What if we redefined “want” to only those physical or behavioural expressions that effectively moved us closer to obtaining our desires? In other words, what if we chose only to “want” with our actions?
And furthermore, we only committed actions to desires we could realistically achieve, and set all day-dream desires aside?
What if we all but did away with conventional thought/feeling-wanting? What if we shut this unproductive form of want off? Would we not waste less emotional energy and time? Would we not then have far less disappointment, resentment, and envy in our lives?
The longer I live, the more I experience and observe people (self included) thinking, feeling, and saying they want one thing, yet creating with their actions something completely different. We think we want something, we feel we want something, we even say we want something, but we don’t receive it because we are not wanting it with our actions.
I’ve also known many people who appear to be stuck in, or even addicted to, the habit of mentally and/or emotionally wanting, only to face disappointment of never having.
For example, how many people do any of us know who say they want a particular type of love relationship, but are completely unrealistic in what it takes to obtain it? Recently, I have had conversations with a few of men who “want” a fit, attractive, desirable woman in their lives, but they are not engaging the actions to make themselves eligible for such a relationship. Instead, they eat poorly, dress poorly, smoke, don’t exercise, and don’t act like gentlemen. You may be thinking, “duh”, but don’t we all know guys like this? Their wants are just empty noise.

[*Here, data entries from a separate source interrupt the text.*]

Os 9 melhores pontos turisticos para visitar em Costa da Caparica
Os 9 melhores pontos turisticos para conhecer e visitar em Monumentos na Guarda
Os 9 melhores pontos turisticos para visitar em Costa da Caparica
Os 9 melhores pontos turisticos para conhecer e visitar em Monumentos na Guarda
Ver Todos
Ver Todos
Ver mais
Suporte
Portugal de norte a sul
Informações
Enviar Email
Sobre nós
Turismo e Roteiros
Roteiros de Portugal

Their real wants, expressed by their behaviours, are to remain unattractive an ineligible for the relationships their thought/feeling-wants are expressing.
Or people who want jobs or lifestyles of some description yet engage the actions and behaviours to keep them in the jobs and lifestyles they are currently in.
Or those who want physical, emotional, or mental health but continue to feed themselves with unhealthy foods, thoughts, relationships, dialogues, entertainment, and environments?
What if we all but stopped the whole wishing and pipe dreaming forms of want, or at least kept them to very finite and strategic periods in our lives, and only engaged wants that we could express in productive actions and behaviours toward obtainable goals? And were we couldn’t express a want with actions, we set it aside, at least for a time.
Anyone who has found recovery from alcohol, drugs, or other compulsive behaviours has learned, at least in the context of overcoming our vices that dreams and wishes won’t get us clean, sober, or free. And that it was the actions and behaviours of recovery that saved our lives and turned us around. What if we transferred this same understanding was applied to all areas of our lives? Is this not what the 12th step refers to when it says, “…. practiced these principles in all of our affairs”?
The distinction between thought/emotion-want and action/behaviour-want has become vividly clear to me lately. I have been practicing and developing the habits of reducing the former and increasing the latter. The results have been greater freedom from preoccupation, disappointment and envy, and growth in meaningful areas of my life that can be changed and improved.